The Barnett-Tazelaar emails show a uniformly polite, friendly exchange between two professionals.
In one email, dated Aug. 16, Barnett writes: “Good to hear from you. I’m happy to grab a coffee or beer as I’d enjoy getting the chance to meet you and commiserate, but as far as debates go, we’ve accepted all the invitations that we are prepared to accept.”
Tazelaar replies: “I understand. Let me know if you have time to grab a beer this week. Can meet you somewhere convenient for you.”
Another exchange contains a nugget that may offer partial insight into why negotiations weren’t more fruitful.
“I can work with MPT to negotiate that date,” said Tazelaar on Aug. 31. “We’re good with the Post, but not WJLA.”
WJLA is owned by Hunt Valley-based Sinclair Broadcast Group, a station group that has drawn the ire of liberals for its perceived rightward-lean, a charge station owners and executives vehemently deny.
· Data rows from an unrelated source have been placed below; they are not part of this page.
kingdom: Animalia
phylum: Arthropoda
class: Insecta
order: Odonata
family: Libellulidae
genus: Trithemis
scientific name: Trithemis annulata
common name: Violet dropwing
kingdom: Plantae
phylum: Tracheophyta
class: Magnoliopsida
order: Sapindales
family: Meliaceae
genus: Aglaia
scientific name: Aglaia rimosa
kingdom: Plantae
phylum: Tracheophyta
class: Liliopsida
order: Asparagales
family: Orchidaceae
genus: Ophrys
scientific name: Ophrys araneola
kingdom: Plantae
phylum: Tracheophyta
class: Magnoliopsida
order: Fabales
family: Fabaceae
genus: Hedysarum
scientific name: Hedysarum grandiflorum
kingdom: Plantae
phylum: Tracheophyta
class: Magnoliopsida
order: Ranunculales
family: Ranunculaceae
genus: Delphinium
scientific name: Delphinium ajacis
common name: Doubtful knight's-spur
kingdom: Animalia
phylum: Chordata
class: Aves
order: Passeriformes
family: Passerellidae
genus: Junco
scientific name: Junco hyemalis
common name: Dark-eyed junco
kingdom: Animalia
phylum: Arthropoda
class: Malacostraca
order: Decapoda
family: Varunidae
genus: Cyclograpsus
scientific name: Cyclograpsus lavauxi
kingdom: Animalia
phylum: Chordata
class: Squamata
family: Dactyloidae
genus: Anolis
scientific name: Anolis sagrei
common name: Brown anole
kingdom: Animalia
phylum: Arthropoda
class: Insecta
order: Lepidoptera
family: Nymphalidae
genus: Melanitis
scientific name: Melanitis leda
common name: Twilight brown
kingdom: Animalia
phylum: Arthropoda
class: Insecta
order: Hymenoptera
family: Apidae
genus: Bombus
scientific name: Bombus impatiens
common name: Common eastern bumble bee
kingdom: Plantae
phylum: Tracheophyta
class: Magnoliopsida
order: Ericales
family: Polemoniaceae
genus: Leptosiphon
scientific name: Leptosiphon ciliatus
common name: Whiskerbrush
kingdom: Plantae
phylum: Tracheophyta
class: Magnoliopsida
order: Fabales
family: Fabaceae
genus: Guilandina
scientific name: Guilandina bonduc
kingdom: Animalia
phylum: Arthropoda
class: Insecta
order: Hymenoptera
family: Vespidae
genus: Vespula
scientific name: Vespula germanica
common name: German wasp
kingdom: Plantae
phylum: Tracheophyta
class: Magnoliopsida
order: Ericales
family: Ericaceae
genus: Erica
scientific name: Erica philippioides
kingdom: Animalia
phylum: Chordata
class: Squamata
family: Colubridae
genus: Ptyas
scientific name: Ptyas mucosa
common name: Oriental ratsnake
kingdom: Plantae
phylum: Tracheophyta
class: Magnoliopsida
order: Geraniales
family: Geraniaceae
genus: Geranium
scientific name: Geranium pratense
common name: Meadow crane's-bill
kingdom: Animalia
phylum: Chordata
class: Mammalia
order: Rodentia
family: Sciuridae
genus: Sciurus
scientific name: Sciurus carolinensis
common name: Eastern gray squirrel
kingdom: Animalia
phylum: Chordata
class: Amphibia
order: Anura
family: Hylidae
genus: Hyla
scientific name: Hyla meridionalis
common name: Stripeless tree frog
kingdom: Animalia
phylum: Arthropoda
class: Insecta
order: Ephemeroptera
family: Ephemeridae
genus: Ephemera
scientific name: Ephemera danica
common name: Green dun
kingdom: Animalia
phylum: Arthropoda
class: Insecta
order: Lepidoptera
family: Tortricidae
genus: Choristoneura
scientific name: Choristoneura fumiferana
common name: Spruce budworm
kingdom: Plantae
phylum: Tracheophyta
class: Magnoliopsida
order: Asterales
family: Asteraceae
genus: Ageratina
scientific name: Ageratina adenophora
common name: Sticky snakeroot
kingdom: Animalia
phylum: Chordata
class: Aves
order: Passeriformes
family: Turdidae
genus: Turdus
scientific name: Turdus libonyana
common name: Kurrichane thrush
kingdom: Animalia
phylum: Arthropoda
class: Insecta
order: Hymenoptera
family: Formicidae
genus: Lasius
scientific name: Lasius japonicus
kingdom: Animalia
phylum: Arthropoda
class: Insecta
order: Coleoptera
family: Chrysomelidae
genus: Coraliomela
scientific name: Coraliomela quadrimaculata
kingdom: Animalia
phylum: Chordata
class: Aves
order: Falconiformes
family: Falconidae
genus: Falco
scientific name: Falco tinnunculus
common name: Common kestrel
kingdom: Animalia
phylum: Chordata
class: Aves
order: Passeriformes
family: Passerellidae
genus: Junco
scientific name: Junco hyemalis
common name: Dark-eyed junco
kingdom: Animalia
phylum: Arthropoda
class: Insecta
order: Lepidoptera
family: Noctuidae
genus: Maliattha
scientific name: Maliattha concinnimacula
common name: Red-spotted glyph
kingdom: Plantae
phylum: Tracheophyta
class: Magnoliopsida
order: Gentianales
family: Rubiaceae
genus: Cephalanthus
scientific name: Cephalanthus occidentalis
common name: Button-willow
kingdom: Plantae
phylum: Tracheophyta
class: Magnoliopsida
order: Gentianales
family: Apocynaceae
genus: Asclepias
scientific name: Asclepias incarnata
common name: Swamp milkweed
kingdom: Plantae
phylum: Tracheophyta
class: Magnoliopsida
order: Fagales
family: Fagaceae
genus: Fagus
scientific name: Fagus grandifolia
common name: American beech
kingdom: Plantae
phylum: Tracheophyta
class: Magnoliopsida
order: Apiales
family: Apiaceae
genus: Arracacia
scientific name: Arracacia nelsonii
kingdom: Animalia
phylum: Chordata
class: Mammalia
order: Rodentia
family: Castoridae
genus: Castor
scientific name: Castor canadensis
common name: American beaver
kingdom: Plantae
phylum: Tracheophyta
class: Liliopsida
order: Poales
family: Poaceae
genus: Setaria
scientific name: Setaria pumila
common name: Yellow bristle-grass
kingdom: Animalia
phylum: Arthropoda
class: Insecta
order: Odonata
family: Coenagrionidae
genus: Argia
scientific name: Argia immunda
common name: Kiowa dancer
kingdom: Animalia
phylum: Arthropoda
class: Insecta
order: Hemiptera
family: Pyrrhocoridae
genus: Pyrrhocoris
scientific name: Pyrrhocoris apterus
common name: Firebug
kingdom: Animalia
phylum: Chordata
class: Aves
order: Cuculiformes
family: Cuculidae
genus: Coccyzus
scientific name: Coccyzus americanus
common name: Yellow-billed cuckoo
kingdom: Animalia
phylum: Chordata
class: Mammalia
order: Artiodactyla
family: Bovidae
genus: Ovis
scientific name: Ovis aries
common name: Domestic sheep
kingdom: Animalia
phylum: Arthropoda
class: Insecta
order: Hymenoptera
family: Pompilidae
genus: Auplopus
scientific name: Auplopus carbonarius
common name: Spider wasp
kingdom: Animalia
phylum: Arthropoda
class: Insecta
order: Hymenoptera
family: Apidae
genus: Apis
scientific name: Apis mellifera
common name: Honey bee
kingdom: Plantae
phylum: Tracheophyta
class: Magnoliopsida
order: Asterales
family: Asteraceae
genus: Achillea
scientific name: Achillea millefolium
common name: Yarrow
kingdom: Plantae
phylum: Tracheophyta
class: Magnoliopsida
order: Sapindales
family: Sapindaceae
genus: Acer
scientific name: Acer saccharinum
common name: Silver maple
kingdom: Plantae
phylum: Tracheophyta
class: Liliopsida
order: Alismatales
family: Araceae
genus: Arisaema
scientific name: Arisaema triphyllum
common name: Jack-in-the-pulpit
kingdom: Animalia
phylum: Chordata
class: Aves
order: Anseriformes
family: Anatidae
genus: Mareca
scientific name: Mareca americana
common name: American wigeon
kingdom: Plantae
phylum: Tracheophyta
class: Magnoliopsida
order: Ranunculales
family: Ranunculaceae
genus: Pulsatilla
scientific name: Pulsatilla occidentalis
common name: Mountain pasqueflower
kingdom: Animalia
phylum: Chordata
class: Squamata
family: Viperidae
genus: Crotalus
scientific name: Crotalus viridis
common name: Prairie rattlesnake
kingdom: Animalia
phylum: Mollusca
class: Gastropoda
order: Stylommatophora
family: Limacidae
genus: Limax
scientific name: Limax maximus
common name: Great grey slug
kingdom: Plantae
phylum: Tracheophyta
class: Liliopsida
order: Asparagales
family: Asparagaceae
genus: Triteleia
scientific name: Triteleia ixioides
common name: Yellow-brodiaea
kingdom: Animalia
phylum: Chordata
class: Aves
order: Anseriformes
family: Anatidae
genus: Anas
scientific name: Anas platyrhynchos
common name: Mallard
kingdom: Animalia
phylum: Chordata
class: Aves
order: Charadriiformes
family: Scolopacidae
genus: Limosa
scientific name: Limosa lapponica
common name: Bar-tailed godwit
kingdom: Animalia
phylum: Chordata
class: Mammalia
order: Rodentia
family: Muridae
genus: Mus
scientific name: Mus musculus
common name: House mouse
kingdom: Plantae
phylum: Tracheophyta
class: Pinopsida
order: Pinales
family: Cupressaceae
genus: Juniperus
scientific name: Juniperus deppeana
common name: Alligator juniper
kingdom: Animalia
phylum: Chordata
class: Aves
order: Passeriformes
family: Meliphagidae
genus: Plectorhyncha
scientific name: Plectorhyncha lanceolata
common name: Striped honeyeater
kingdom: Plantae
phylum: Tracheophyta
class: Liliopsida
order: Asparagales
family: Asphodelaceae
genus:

Boris Ephsteyn, a former Trump White House aide, is the chain’s chief political analyst. His interviews are exclusively with Republican lawmakers and Trump cabinet officials, and his Twitter feed is a catalogue of pro-Trump talking points.
The Jealous campaign would not comment about what Tazelaar meant with his comment about WJLA.
“Candidates are looking for every opportunity for an incremental advantage,” said Farnsworth, the UMW scholar and author. “And if they feel like a given reporter is a little more hostile or a little less hostile, that goes into the calculation of which debates to agree to participate in and which ones to pass on.”
Greg H.N. Massoni, a former top aide to ex-Gov. Robert L. Ehrlich Jr. (R) who is Sinclair’s executive producer of town halls and was involved in the debate negotiations, did not respond to messages left on his cell phone.
Earlier this summer, Jealous declined an opportunity to appear on the same stage as Hogan at the Maryland Association of Counties conference in Ocean City. They would not have been on the stage together, but would have appeared back-to-back, answering the exact same questions.
As for the more-debates-versus-fewer-debates skirmish, Farnsworth said it often comes down to election dynamics.
“Incumbents tend to want fewer debates, challengers more. You saw that with Gov. Hogan, as a challenger.”
Editor’s note: Bruce DePuyt worked for WJLA/NewsChannel 8 from 1993 until 2017. He produced and moderated the debate between Brown and Hogan in October 2014.